The magazine, which seeks to help people understand mental health difficulty from the perspective of those who experience it, has survived despite sustained cuts to public sector spending. “We started selling in bulk to major organisations, such as the NHS, and that was going OK until 2010. It was amazing the effect of the change in government. It was like a portcullis coming down. And quite quickly people began cancelling their subscriptions.”
Added to this, the magazine has bucked another trend by being a successful publication on mental health – only earlier this year one of the UK’s largest mental health charities Mind, cancelled its magazine ‘Open Mind’ after 15 years in circulation.
So how have they done it? “We’ve kept it going because we really want to keep it going. We’ve done that by grafting and hustling and getting by. I think that’s the reality of small business,” argues Brown.

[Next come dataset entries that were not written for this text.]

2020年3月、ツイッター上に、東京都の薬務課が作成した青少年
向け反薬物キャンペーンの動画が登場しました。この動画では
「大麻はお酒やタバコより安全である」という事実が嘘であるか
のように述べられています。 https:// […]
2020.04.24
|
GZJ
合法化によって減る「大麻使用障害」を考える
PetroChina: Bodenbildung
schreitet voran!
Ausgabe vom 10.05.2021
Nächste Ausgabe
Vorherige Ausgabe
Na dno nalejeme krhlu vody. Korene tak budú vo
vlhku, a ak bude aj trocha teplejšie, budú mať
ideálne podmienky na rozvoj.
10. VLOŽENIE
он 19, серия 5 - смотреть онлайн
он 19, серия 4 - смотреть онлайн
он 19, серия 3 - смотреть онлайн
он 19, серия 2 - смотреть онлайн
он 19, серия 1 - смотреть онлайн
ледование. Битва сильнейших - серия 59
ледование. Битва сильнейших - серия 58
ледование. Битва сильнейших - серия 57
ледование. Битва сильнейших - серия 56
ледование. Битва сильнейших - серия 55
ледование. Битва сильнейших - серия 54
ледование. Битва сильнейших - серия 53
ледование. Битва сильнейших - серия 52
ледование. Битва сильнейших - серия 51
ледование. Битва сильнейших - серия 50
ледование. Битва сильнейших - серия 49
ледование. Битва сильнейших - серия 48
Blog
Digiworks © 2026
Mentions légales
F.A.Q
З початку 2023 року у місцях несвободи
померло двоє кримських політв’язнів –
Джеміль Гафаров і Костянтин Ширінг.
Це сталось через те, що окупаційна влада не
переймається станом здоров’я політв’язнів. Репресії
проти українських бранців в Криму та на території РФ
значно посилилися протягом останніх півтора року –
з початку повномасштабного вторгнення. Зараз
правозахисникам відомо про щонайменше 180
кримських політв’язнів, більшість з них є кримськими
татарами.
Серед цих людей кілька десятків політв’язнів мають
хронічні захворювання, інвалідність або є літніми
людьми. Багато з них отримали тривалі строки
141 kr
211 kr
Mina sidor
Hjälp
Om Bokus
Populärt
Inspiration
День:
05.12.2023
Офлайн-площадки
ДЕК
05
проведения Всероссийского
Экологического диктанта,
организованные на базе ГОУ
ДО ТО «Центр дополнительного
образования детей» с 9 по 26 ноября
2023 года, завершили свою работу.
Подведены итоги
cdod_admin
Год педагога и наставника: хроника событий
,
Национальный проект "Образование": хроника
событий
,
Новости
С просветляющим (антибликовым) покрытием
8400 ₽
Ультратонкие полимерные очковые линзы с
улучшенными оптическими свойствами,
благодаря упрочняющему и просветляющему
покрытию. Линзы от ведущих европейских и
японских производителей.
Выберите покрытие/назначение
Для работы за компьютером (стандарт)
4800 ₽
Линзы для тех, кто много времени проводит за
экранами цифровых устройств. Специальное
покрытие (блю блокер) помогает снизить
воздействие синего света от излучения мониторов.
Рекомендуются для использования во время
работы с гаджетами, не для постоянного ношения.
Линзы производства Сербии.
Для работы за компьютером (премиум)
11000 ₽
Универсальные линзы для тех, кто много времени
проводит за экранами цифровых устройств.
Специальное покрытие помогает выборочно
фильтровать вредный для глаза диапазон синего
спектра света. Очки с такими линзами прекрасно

It’s a reality Brown believes is all too often lost in the hype around social enterprise. He is a strong advocate of the old adage that ‘small is beautiful’, suggesting that the magazine’s success is due in part to the company’s flexibility and agility. “We’ve been more successful the more we’ve slimmed down, bizarrely. Making it to the end of the month requires the agility of not having a large staff team. There’s no great big contracts, huge endowments, or massive reserves. That’s how we’ve survived, by being small and dirty.”

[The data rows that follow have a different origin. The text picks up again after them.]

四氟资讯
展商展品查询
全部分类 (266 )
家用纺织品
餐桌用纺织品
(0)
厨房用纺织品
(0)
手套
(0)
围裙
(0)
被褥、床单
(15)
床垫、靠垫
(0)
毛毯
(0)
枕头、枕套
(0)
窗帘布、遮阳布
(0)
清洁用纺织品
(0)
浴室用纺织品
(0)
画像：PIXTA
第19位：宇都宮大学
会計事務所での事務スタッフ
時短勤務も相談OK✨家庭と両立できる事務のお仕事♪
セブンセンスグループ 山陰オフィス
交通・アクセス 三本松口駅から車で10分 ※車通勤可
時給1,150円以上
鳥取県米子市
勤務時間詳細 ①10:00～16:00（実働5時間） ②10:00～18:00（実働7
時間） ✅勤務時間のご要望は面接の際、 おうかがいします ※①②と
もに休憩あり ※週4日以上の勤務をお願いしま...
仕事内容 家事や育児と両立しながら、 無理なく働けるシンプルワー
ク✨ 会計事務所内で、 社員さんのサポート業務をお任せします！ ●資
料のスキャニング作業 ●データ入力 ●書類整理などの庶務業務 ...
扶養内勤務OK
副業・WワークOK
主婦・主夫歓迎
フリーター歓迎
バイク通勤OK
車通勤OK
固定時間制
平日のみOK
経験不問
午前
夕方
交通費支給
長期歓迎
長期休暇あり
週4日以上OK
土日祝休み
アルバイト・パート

The magazine gives those with experience of mental health difficulties a chance to help and educate others by writing for the magazine, receiving modest remuneration in return too. Brown feels this is what gives the magazine its distinctive edge over others that have tried and failed to break this area, having also experienced these issues himself.
“No one actually believed that you could do a good magazine written by people with mental health difficulties. And funders and investors had sort of had their fingers burnt in the past, by putting up the money for a magazine or publication, which maybe was not so great, and it disappearing once the funding ended.”
Several of his writers have since gone on to write for other publications, which Brown suggests shows how mental health can be part of a normal life, and that the two things need not be exclusive of each other. “[We’ve shown] that useful mundane advice is better than inspiring stories of people riding up Everest on a unicycle.”
Brown now looks forward to the next five years and beyond, intent on continuing to improve the content of the magazine and expanding its market.
What tricks can an old dog teach the rest of the sector? Brown had the following advice for other potential and nascent social entrepreneurs about what it takes to sustain a social enterprise. “A lot of good social enterprise ideas won’t get off the ground unless they go through the dirty, grimey period. It’s not all going to be exciting award ceremonies, with flash cars and flash suits. It’s going to be unpleasant sleepless nights and hard graft. That’s how we’ve kept it going. We’ve kept it going against financial sense but through a strong moral sense.”